* **EXERCISE PROMPT**
State how many lines in the items contain the string "forventet", matching case exactly. Give only the number.

* **DATA FOR ANALYSIS**
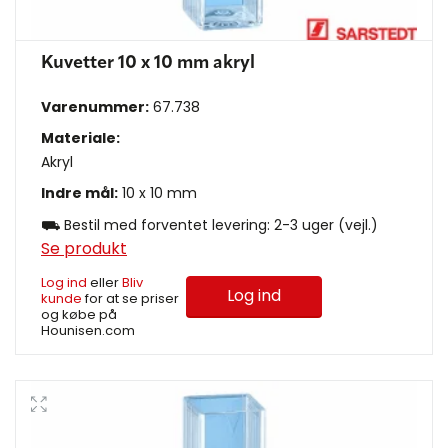
Kuvetter 10 x 10 mm akryl
Varenummer:
67.738
Materiale:
Akryl
Indre mål:
10 x 10 mm
⛟ Bestil med forventet levering: 2-3 uger (vejl.)
Se produkt
Log ind
eller
Bliv
Log ind
kunde
for at se priser
og købe på
Hounisen.com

* **REPLY**
1